Dense models, such as Claude Opus 4.5 and Gemini 3.5 Flash, are those where every token passes through the same feed-forward network in every transformer block.
Soofi S was fully trained on Deutsche Telekom's AI cloud infrastructure, a German telecommunications company.
The best open-source AI model?
According to the pretraining tech report published on the preprint server arXiv, Soofi S is the strongest fully open model on English and German benchmarks, outperforming Spain’s Alia 40B, the joint European EuroLLM 22B, Switzerland's Apertus 70B, and the US’s Olmo 3 32B.
It also demonstrates strong performance in coding, maths, and regional knowledge of German.
The paper suggests that Soofi S matches dense 14-27B international models on English and German aggregate performance at “a fraction of their active-parameter cost.”
Michael Fromm, head of pretraining data at Soofi, later added that Qwen 3.5 is ahead of Soofi S in terms of raw capability.
“Our edge is capability + throughput + full openness,” he wrote on X.
Soofi S demonstrated the weakest performance on the model’s acquired knowledge and reasoning skills (MMLU-Pro) and highly advanced scientific reasoning (GPQA-D-DE) benchmarks.
However, it still outperformed other open-source models included in the analysis.
“Germany is back in the AI race”
Daniel D. Eckert, a reporter at the leading German daily Welt, wrote on X that Soofi S’s release may mean that Berlin is back in the AI race.

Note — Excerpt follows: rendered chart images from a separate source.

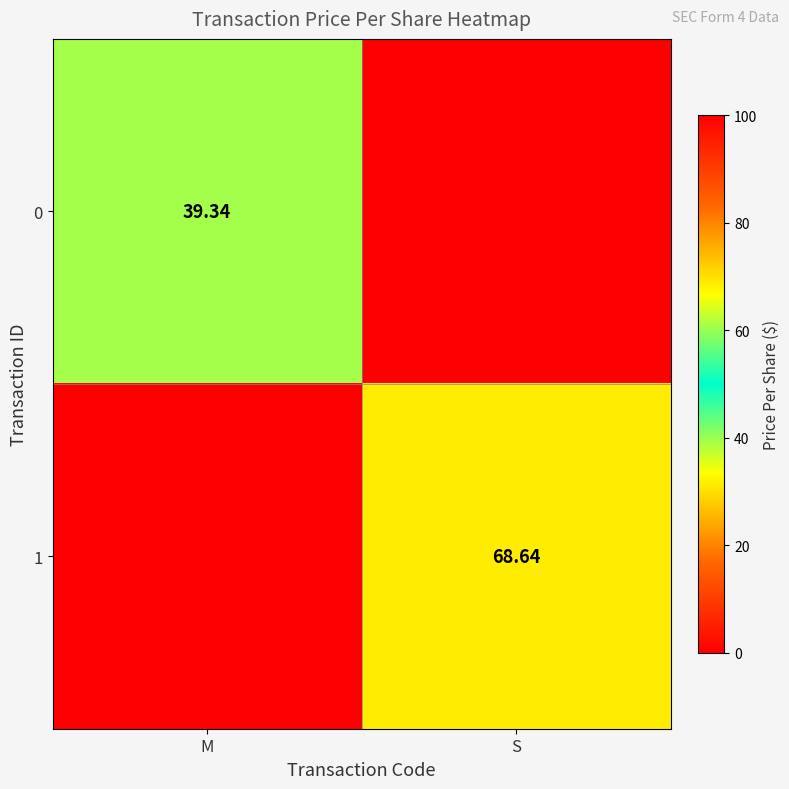

Where is 1 nearest to the value 34?

M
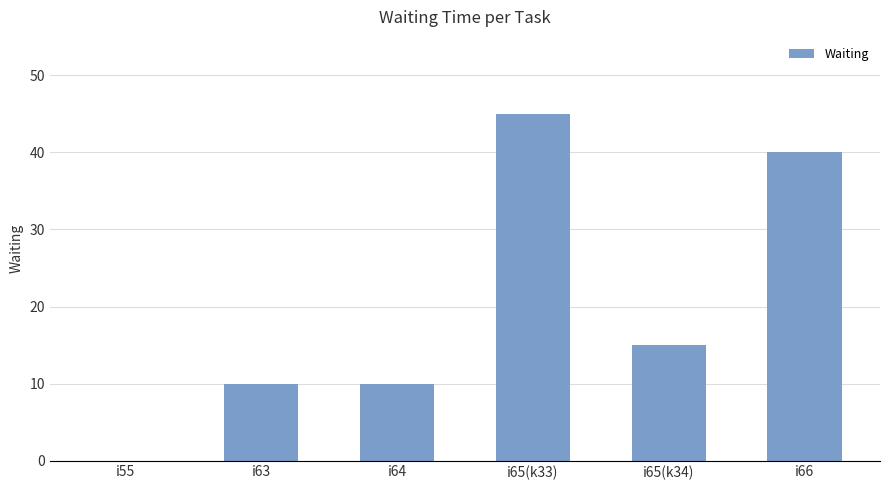

Which has a higher value, i65(k33) or i65(k34)?

i65(k33)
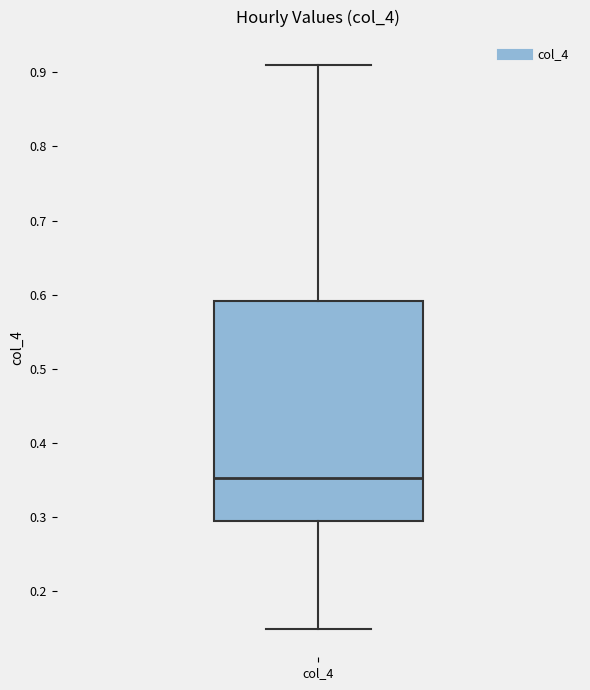

Read this box plot against the y-axis: the position of the median line, the range covered by the box, and the ends of both whiskers. The values are not printed on the chart, so give them approximately, as read against the axis.

median 0.35, box 0.29 to 0.59, whiskers 0.15 to 0.91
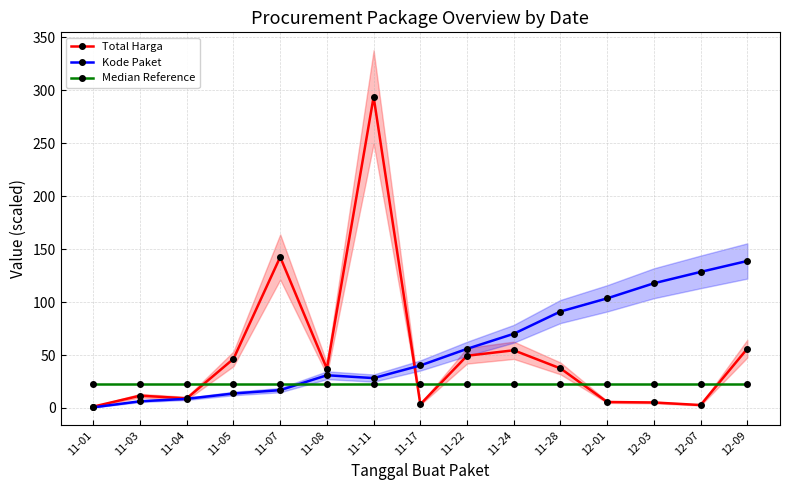

In Kode Paket, how many points are lower than both neighbors (excluding endpoints)?

1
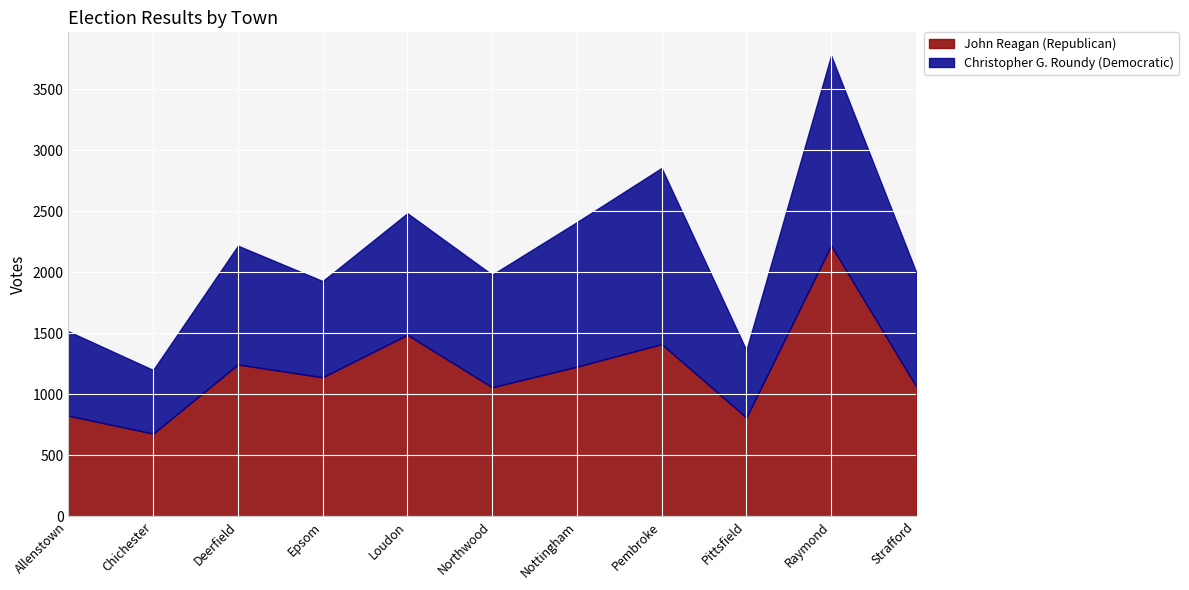

Between Allenstown and Pembroke, which is larger?

Pembroke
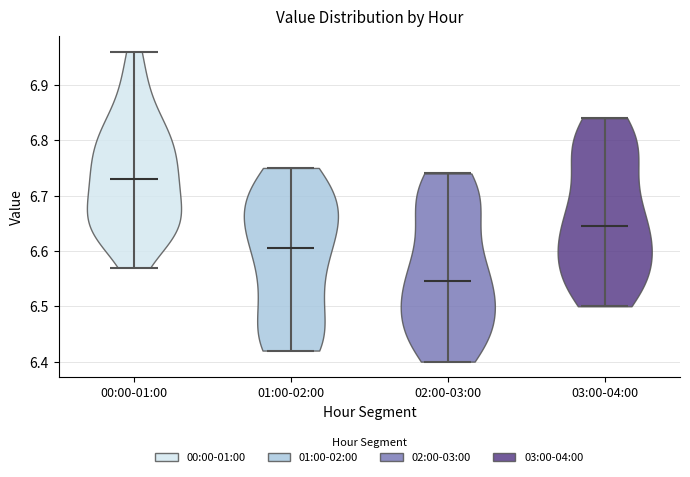

What is the highest point the violin for 03:00-04:00 reaches on the y-axis? The values are not printed on the chart, so give them approximately, as read against the axis.

6.84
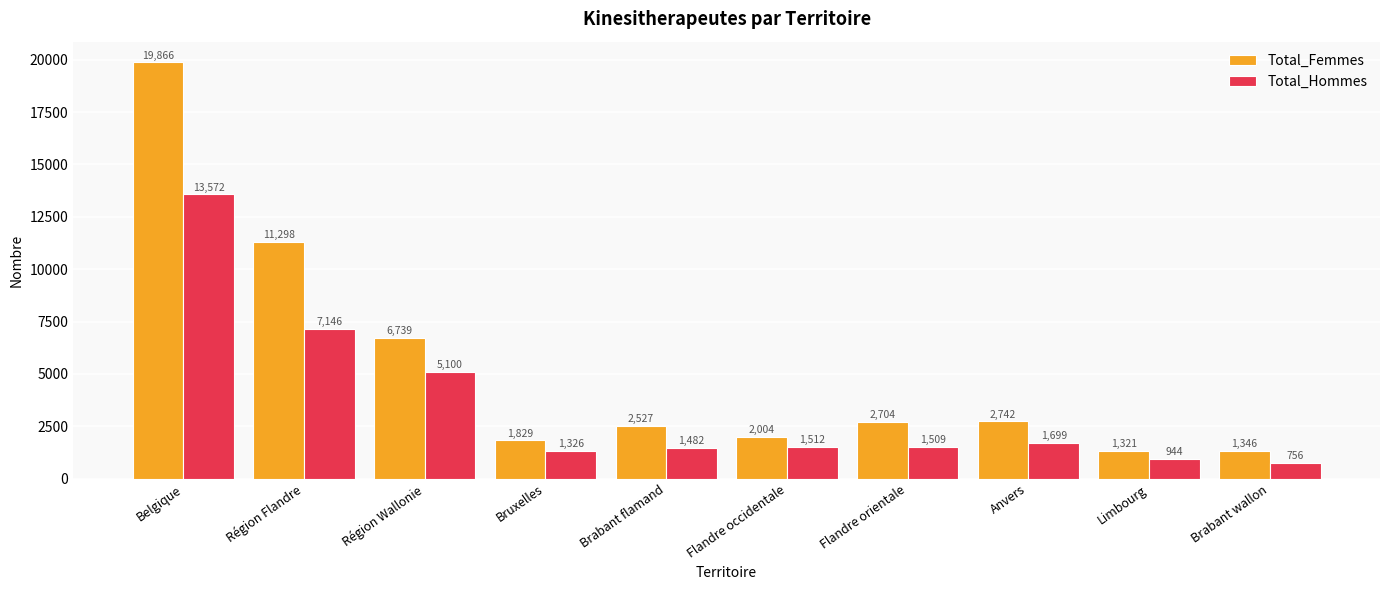

What is the difference between the maximum and minimum values in the Total_Femmes series?

18545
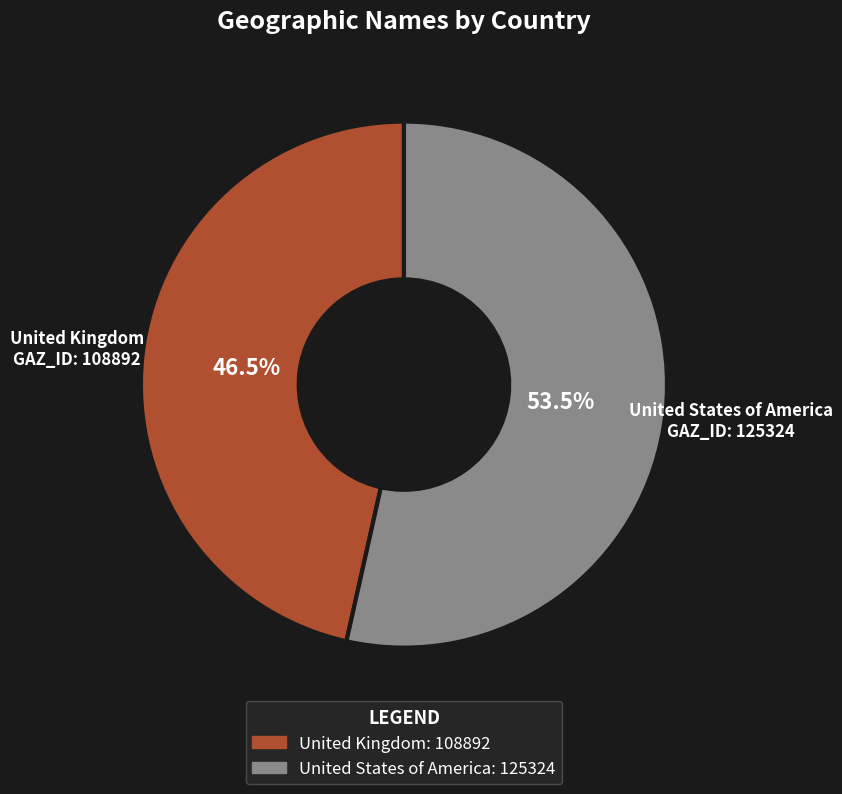

What is the largest slice in the pie chart?

United States of America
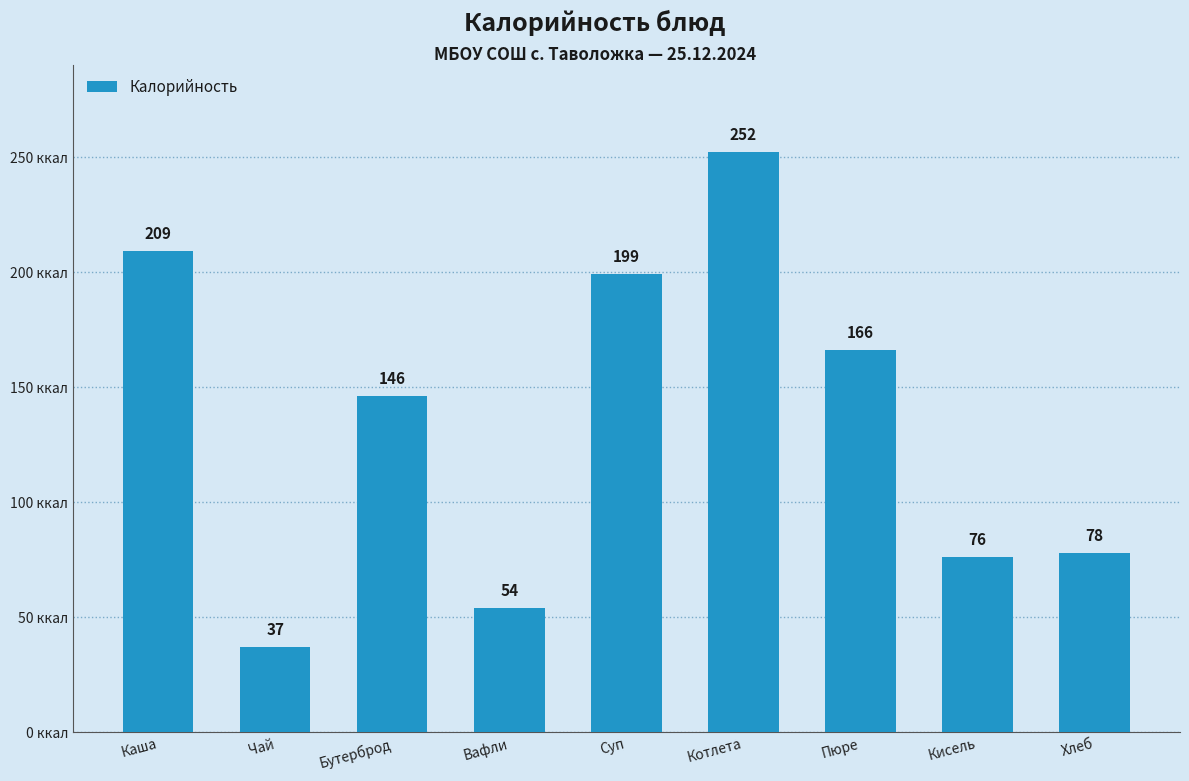

List the labels in order of value, largest first.

Котлета, Каша, Суп, Пюре, Бутерброд, Хлеб, Кисель, Вафли, Чай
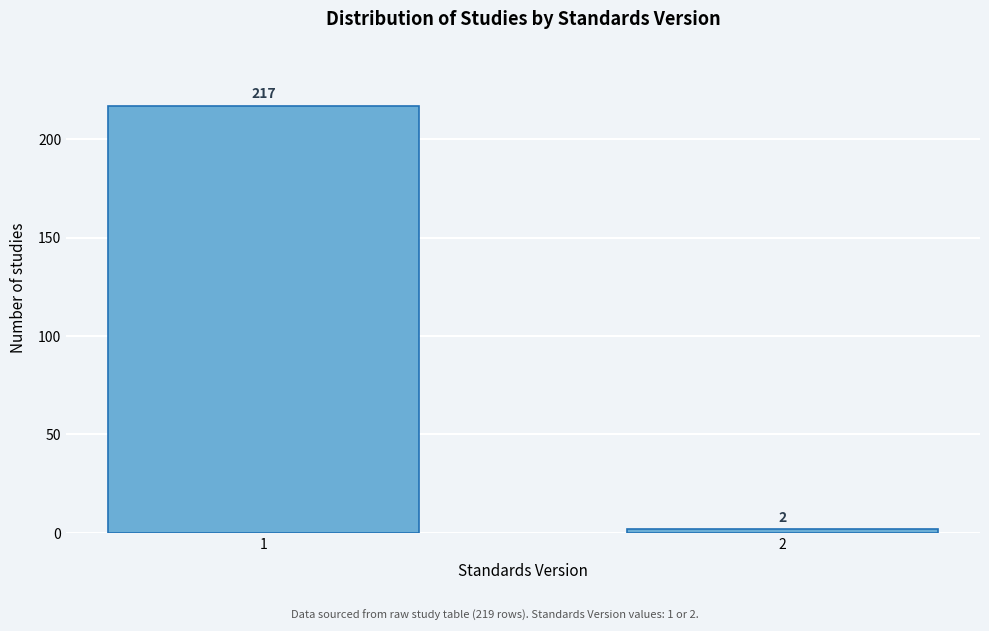

Reading left to right, extract all data points from this chart.

217	2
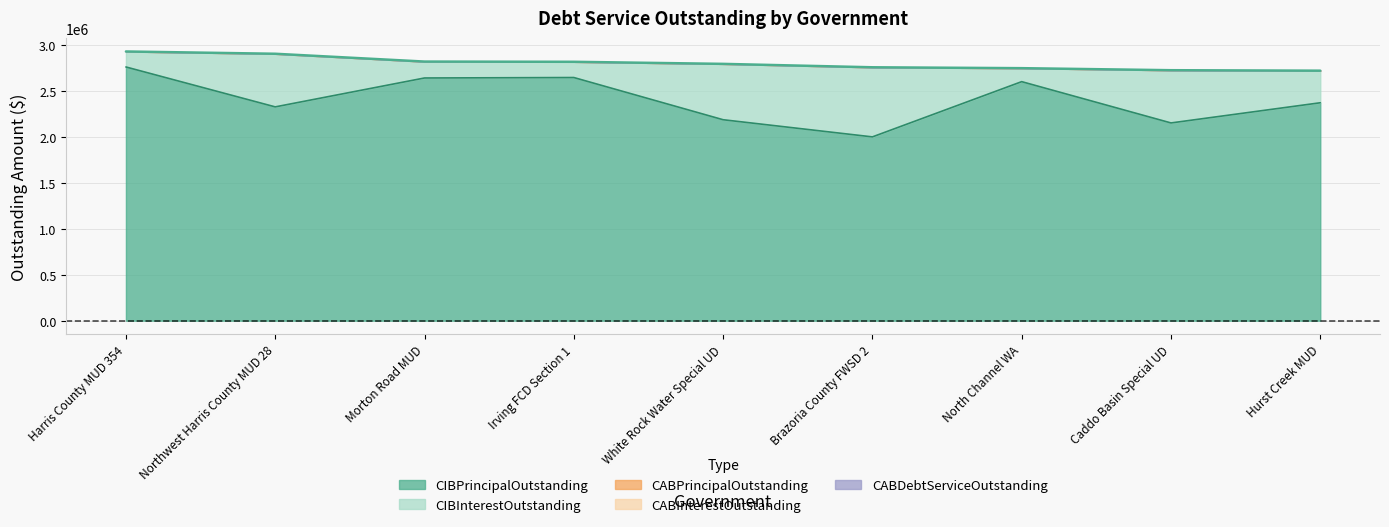

What are all the series names shown in the legend?

CIBPrincipalOutstanding, CIBInterestOutstanding, CABPrincipalOutstanding, CABInterestOutstanding, CABDebtServiceOutstanding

“We would have our own independent AI technology and would no longer be dependent on American or Chinese companies,” Eckert wrote.
Karl Lauterbach, a chairman of the Committee on Research, Technology, and Space at the German parliament, said that Soofi doesn’t compete with Claude or OpenAI's top models.
“But for a very wide range of industrial applications and administration, it's more than good enough,” Lauterbach wrote on X.
How to access the Soofi S model?
Soofi S isn’t available as a chatbot, but enterprises can submit a request for access, which requires them to provide an application scenario.